A new Zero-Day exploit has been discovered to exist in every version of Internet Explorer, and, with the help of a little social engineering, it has the potential to get a hold of personal data by stealing a user’s cookies.

Italian security researcher Rosario Valotta discovered the vulnerability and recently demonstrated a successful exploit at Swiss Cyber Storm and Hack in the Box security conferences.

“Any website. Any cookie. Limit is just your imagination,” Valotta told Reuters about the exploit technique he refers to as “cookiejacking.”

The problem lies in the fact that IE cookies are exempt from a security zone mechanism in the browser that prevents webpages from being able to access locally stored content. To get a hold of a user’s data in this way, however, a cyber-criminal must find a way to get the person to drag and drop the cookie information into their main browser window.

While that sounds like a convoluted way to steal data, it’s not as difficult as one would think.

“I published this game online on FaceBook and in less than three days, more than 80 cookies were sent to my server. And I’ve only got 150 friends,” Valotta says.
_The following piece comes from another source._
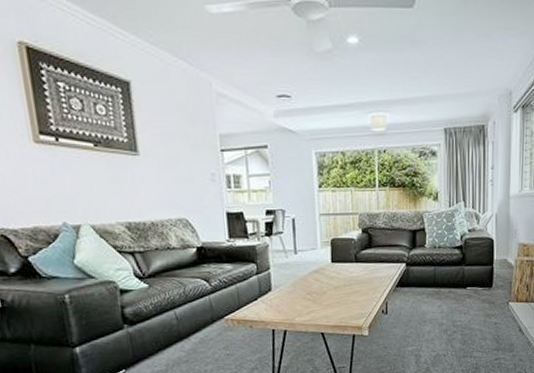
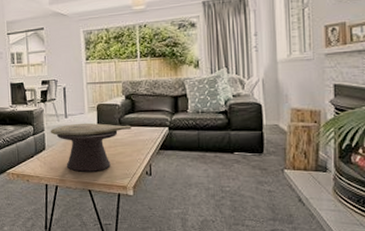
decorative bowl: none [277,259,368,314] -> present [50,123,132,172]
A video of his “game,” which lures users to make the required drag and drop moves by promising users a picture of a naked woman for solving a simple puzzle, can be viewed on YouTube.

Microsoft, however, does not feel that the threat is very serious.
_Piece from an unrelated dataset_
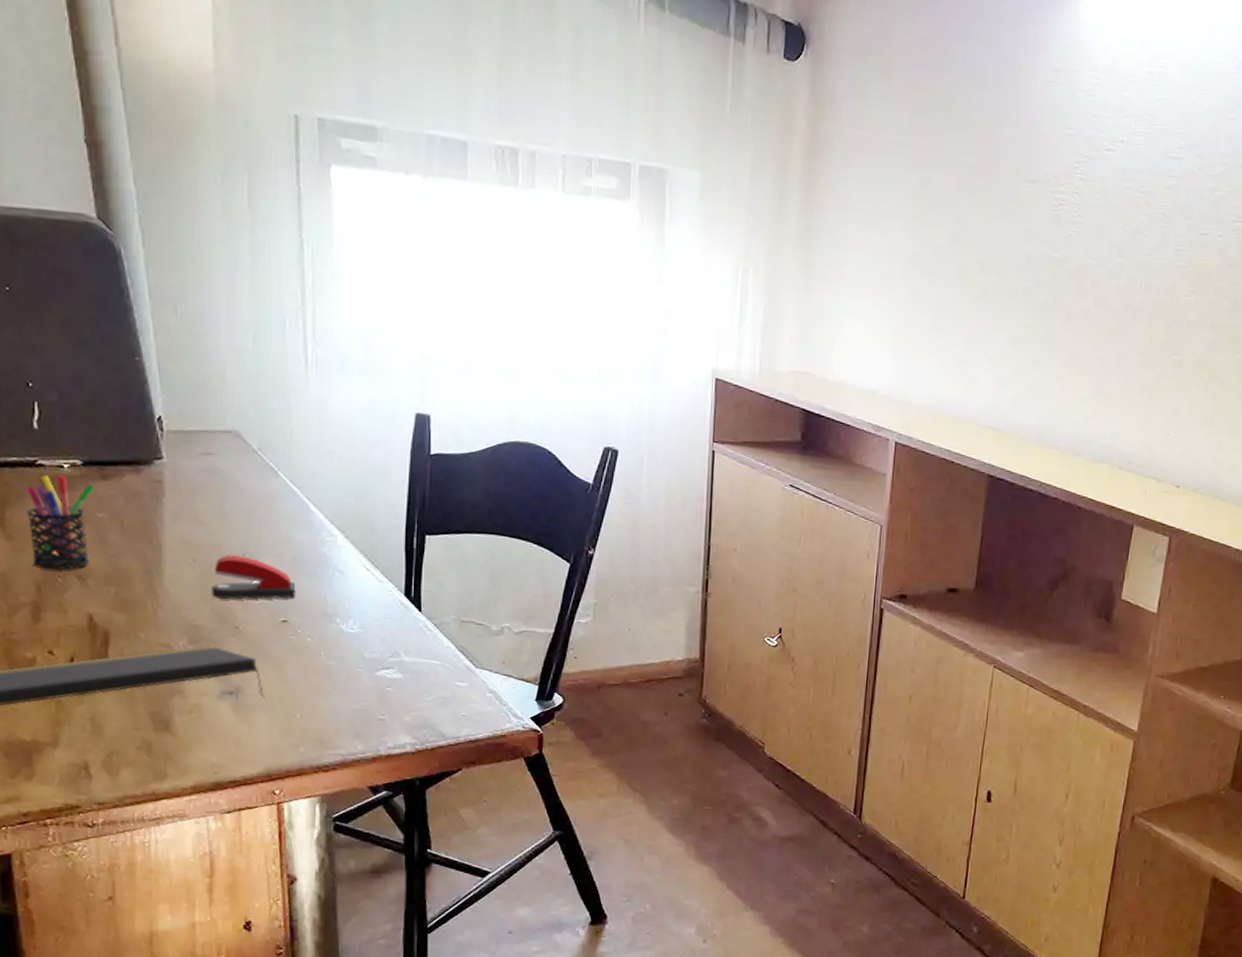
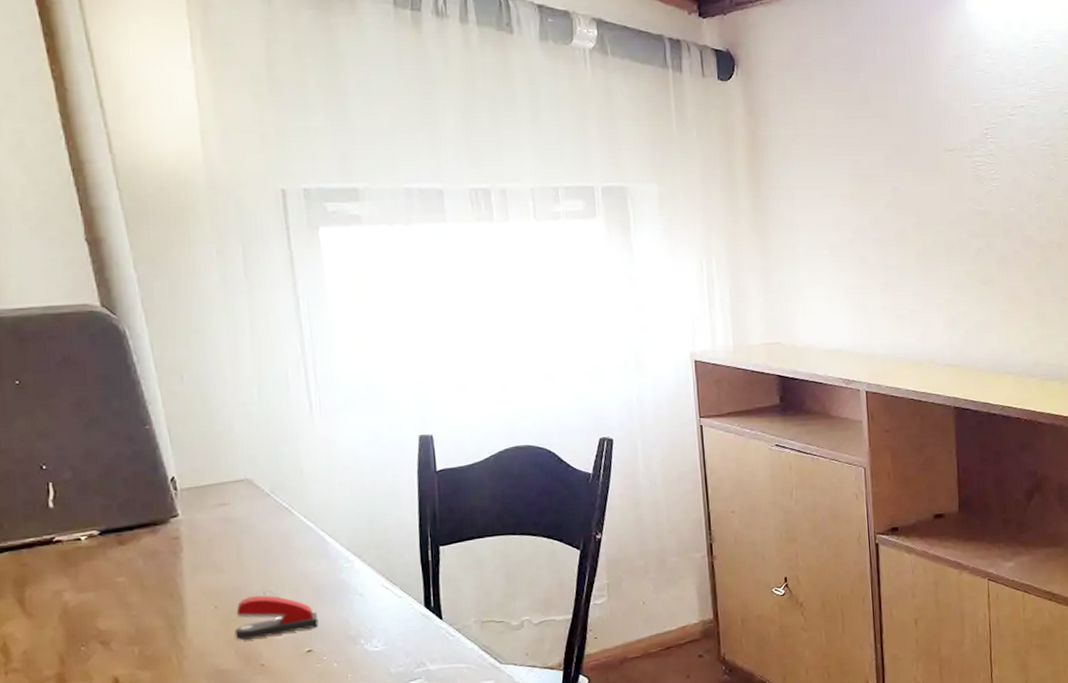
pen holder: present [26,475,94,570] -> none [45,547,113,641]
“Given the level of required user interaction, this issue is not one we consider high risk,” said Microsoft spokesperson Jerry Bryant. “In order to possibly be impacted a user must visit a malicious website, be convinced to click and drag items around the page and the attacker would need to target a cookie from the website that the user was already logged into.”

It honestly sounds to me that Microsoft is underestimating the craftiness of cyber-criminals, while overestimating the common sense skills of IE users that would prevent them from falling victim to these socially-engineered exploits. Hopefully a patch will be issued soon to close this vulnerability.